If you love to have a sweet treat to end the day, try and do it a couple of hours before bed, if possible. Sugar wreaks havoc on your hormone levels, many of which play a role in sleepiness. When you mess with them, you may find yourself waking up in the middle of the night or having a hard time drifting off. If you must eat before bed, have a protein-filled snack instead. Nuts or cheese are perfect!

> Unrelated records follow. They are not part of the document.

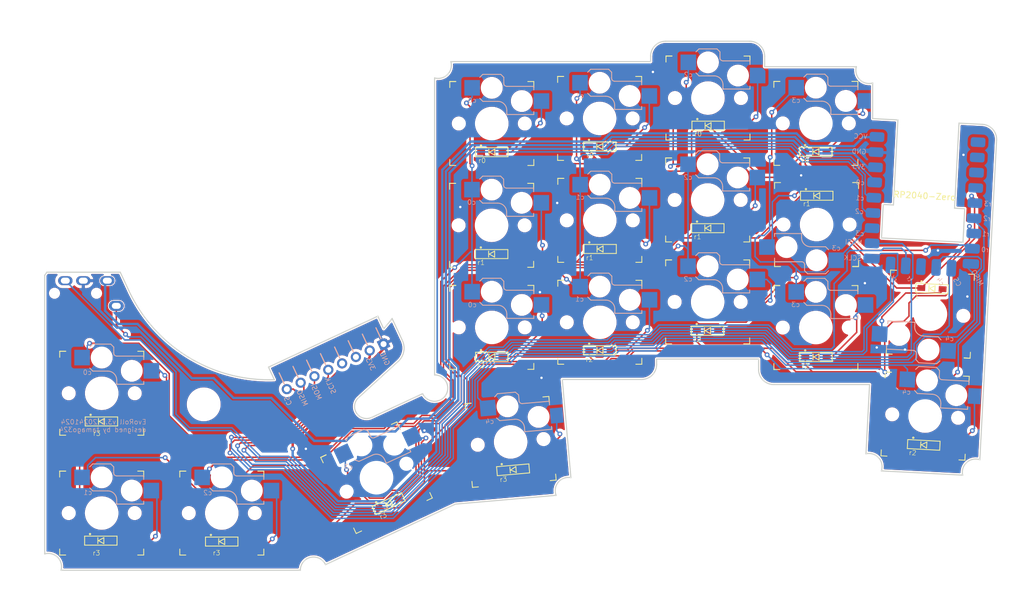
<source format=kicad_pcb>
(kicad_pcb (version 20221018) (generator pcbnew)

  (general
    (thickness 1.6)
  )

  (paper "A4")
  (layers
    (0 "F.Cu" signal)
    (31 "B.Cu" signal)
    (32 "B.Adhes" user "B.Adhesive")
    (33 "F.Adhes" user "F.Adhesive")
    (34 "B.Paste" user)
    (35 "F.Paste" user)
    (36 "B.SilkS" user "B.Silkscreen")
    (37 "F.SilkS" user "F.Silkscreen")
    (38 "B.Mask" user)
    (39 "F.Mask" user)
    (40 "Dwgs.User" user "User.Drawings")
    (41 "Cmts.User" user "User.Comments")
    (42 "Eco1.User" user "User.Eco1")
    (43 "Eco2.User" user "User.Eco2")
    (44 "Edge.Cuts" user)
    (45 "Margin" user)
    (46 "B.CrtYd" user "B.Courtyard")
    (47 "F.CrtYd" user "F.Courtyard")
    (48 "B.Fab" user)
    (49 "F.Fab" user)
    (50 "User.1" user)
    (51 "User.2" user)
    (52 "User.3" user)
    (53 "User.4" user)
    (54 "User.5" user)
    (55 "User.6" user)
    (56 "User.7" user)
    (57 "User.8" user)
    (58 "User.9" user)
  )

  (setup
    (stackup
      (layer "F.SilkS" (type "Top Silk Screen"))
      (layer "F.Paste" (type "Top Solder Paste"))
      (layer "F.Mask" (type "Top Solder Mask") (thickness 0.01))
      (layer "F.Cu" (type "copper") (thickness 0.035))
      (layer "dielectric 1" (type "core") (thickness 1.51) (material "FR4") (epsilon_r 4.5) (loss_tangent 0.02))
      (layer "B.Cu" (type "copper") (thickness 0.035))
      (layer "B.Mask" (type "Bottom Solder Mask") (thickness 0.01))
      (layer "B.Paste" (type "Bottom Solder Paste"))
      (layer "B.SilkS" (type "Bottom Silk Screen"))
      (copper_finish "None")
      (dielectric_constraints no)
    )
    (pad_to_mask_clearance 0)
    (grid_origin 154.475 54.6)
    (pcbplotparams
      (layerselection 0x00010fc_ffffffff)
      (plot_on_all_layers_selection 0x0000000_00000000)
      (disableapertmacros false)
      (usegerberextensions false)
      (usegerberattributes true)
      (usegerberadvancedattributes true)
      (creategerberjobfile true)
      (dashed_line_dash_ratio 12.000000)
      (dashed_line_gap_ratio 3.000000)
      (svgprecision 4)
      (plotframeref false)
      (viasonmask false)
      (mode 1)
      (useauxorigin false)
      (hpglpennumber 1)
      (hpglpenspeed 20)
      (hpglpendiameter 15.000000)
      (dxfpolygonmode true)
      (dxfimperialunits true)
      (dxfusepcbnewfont true)
      (psnegative false)
      (psa4output false)
      (plotreference true)
      (plotvalue true)
      (plotinvisibletext false)
      (sketchpadsonfab false)
      (subtractmaskfromsilk false)
      (outputformat 1)
      (mirror false)
      (drillshape 1)
      (scaleselection 1)
      (outputdirectory "")
    )
  )

  (net 0 "")
  (net 1 "row0")
  (net 2 "Net-(D1-A)")
  (net 3 "Net-(D2-A)")
  (net 4 "Net-(D3-A)")
  (net 5 "row1")
  (net 6 "row2")
  (net 7 "GND")
  (net 8 "VCC")
  (net 9 "3V3")
  (net 10 "row3")
  (net 11 "unconnected-(J1-Pin_4-Pad4)")
  (net 12 "SCLK")
  (net 13 "MOSI")
  (net 14 "MISO")
  (net 15 "CS")
  (net 16 "col0")
  (net 17 "col1")
  (net 18 "col2")
  (net 19 "Net-(D4-A)")
  (net 20 "Net-(D5-A)")
  (net 21 "unconnected-(RZ1-GP2-Pad3)")
  (net 22 "unconnected-(RZ1-GP3-Pad4)")
  (net 23 "Net-(D6-A)")
  (net 24 "Net-(D7-A)")
  (net 25 "Net-(D8-A)")
  (net 26 "Net-(D9-A)")
  (net 27 "Net-(D10-A)")
  (net 28 "Net-(D11-A)")
  (net 29 "Net-(D12-A)")
  (net 30 "Net-(D13-A)")
  (net 31 "Net-(D14-A)")
  (net 32 "Net-(D15-A)")
  (net 33 "Net-(D16-A)")
  (net 34 "Net-(D17-A)")
  (net 35 "Net-(D18-A)")
  (net 36 "Net-(D19-A)")
  (net 37 "unconnected-(RZ1-GP11-Pad12)")
  (net 38 "unconnected-(J1-Pin_3-Pad3)")
  (net 39 "data-tx-r")
  (net 40 "data-rx-r")
  (net 41 "col4")
  (net 42 "col3")
  (net 43 "unconnected-(RZ1-GP1{slash}UART0RX-Pad2)")
  (net 44 "unconnected-(RZ1-GP0{slash}UART0TX-Pad1)")

  (footprint "evoroll:D3_SMD" (layer "F.Cu") (at 89.65 74.275))

  (footprint "evoroll:Kailh_socket_PG1350" (layer "F.Cu") (at 24.654 80.362 180))

  (footprint "evoroll:RP2040-Zero" (layer "F.Cu") (at 150.932026 60.347831 -3))

  (footprint "evoroll:Kailh_socket_PG1350" (layer "F.Cu") (at 89.65 35.375 180))

  (footprint "evoroll:D3_SMD" (layer "F.Cu") (at 89.65 40.15))

  (footprint "evoroll:D3_SMD" (layer "F.Cu") (at 107.7 56.3))

  (footprint "evoroll:Kailh_socket_PG1350" (layer "F.Cu") (at 125.625 65.125 180))

  (footprint "evoroll:Kailh_socket_PG1350" (layer "F.Cu") (at 92.793577 88.477358 -175))

  (footprint "evoroll:Kailh_socket_PG1350" (layer "F.Cu") (at 24.6462 100.3398 180))

  (footprint "evoroll:Kailh_socket_PG1350" (layer "F.Cu") (at 125.675 31.125 180))

  (footprint "evoroll:Kailh_socket_PG1350" (layer "F.Cu") (at 89.65 69.375 180))

  (footprint "evoroll:PinSocket_1x08_P2.54mm" (layer "F.Cu") (at 71.612131 72.159298 -65))

  (footprint "evoroll:D3_SMD" (layer "F.Cu") (at 93.2 93.125 5))

  (footprint "evoroll:D3_SMD" (layer "F.Cu") (at 125.6 69.925))

  (footprint "evoroll:D3_SMD" (layer "F.Cu") (at 24.5032 104.9428))

  (footprint "evoroll:MJ-4PP-9" (layer "F.Cu") (at 15.2822 63.685 90))

  (footprint "evoroll:Kailh_socket_PG1350" (layer "F.Cu") (at 107.65 51.525 180))

  (footprint "evoroll:Kailh_socket_PG1350" (layer "F.Cu") (at 107.625 34.525 180))

  (footprint "evoroll:D3_SMD" (layer "F.Cu") (at 89.625 57.15))

  (footprint "evoroll:Kailh_socket_PG1350" (layer "F.Cu") (at 143.65 69.4 180))

  (footprint "evoroll:D3_SMD" (layer "F.Cu") (at 125.65 52.825))

  (footprint "evoroll:Kailh_socket_PG1350" (layer "F.Cu") (at 162.734113 67.163246 -3))

  (footprint "evoroll:D3_SMD" (layer "F.Cu") (at 163 62.9 -3))

  (footprint "evoroll:Kailh_socket_PG1350" (layer "F.Cu") (at 89.625 52.35 180))

  (footprint "evoroll:D3_SMD" (layer "F.Cu") (at 143.8 47.41679))

  (footprint "evoroll:D3_SMD" (layer "F.Cu") (at 143.65 40.083211))

  (footprint "evoroll:D3_SMD" (layer "F.Cu") (at 107.65 39.208211))

  (footprint "evoroll:Kailh_socket_PG1350" (layer "F.Cu") (at 44.659 100.3454 180))

  (footprint "evoroll:D3_SMD" (layer "F.Cu") (at 24.6048 85.059211))

  (footprint "evoroll:D3_SMD" (layer "F.Cu") (at 72.475 98.775 25))

  (footprint "evoroll:D3_SMD" (layer "F.Cu") (at 161.625 88.975 -3))

  (footprint "evoroll:Kailh_socket_PG1350" (layer "F.Cu")
    (tstamp ce8802cd-fbaa-4e60-911e-589e09610174)
    (at 125.625 48.125 180)
    (descr "Kailh \"Choc\" PG1350 keyswitch socket mount")
    (tags "kailh,choc")
    (property "Sheetfile" "evoroll.kicad_sch")
    (property "Sheetname" "")
    (path "/e762a04d-b7b4-4a94-b405-e3c63a19776f")
    (attr smd)
    (fp_text reference "SW7" (at -5 -2) (layer "B.SilkS") hide
        (effects (font (size 1 1) (thickness 0.15)) (justify mirror))
      (tstamp 16d406f8-29b9-46fc-a93c-a689808e5c0c)
    )
    (fp_text value "SW_PUSH" (at 0 8.255) (layer "F.Fab")
        (effects (font (size 1 1) (thickness 0.15)))
      (tstamp 53af07c3-4d3f-48a7-982b-64e5fb4dd1a8)
    )
    (fp_text user "${VALUE}" (at -1 9) (layer "B.Fab")
        (effects (font (size 1 1) (thickness 0.15)) (justify mirror))
      (tstamp 89d7d8ab-41cd-44e5-a7a1-94dd85601c7c)
    )
    (fp_text user "${REFERENCE}" (at -3 5) (layer "B.Fab")
        (effects (font (size 1 1) (thickness 0.15)) (justify mirror))
      (tstamp b9567371-31f0-4690-bbe1-5ab54964a1b0)
    )
    (fp_line (start -7 1.5) (end -7 2)
    
... [1193613 chars truncated]
</source>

I’ve been known to drug myself to sleep on occasion, but the truth is that doing so too often screws up your sleep/wake cycle and makes it hard to go to sleep without the pills. Technically, this isn’t an addiction, but it can be a problem. Learn relaxation techniques to make yourself drowsy and you’ll be a lot better off.
Sure, it can make you sleepy to watch reruns of Jeopardy or the local news, but the light emitted by televisions actually makes your body think it’s wide awake, making it really hard to fall asleep when you want to. Ditto for your cell phone or your tablet. Experts suggest powering down your devices about an hour before bed.
It can be super tempting to spend a couple hours napping after a late night and early morning. Stop! Taking a nap might feel great at the time, but it totally throws off your circadian rhythm, which will make it hard to go to sleep later that night. If you want to refresh with a nap, make sure it doesn’t last more than about 20 minutes, suggest sleep experts.
Which of these mistakes are you making? What are you going to do to fix the problem?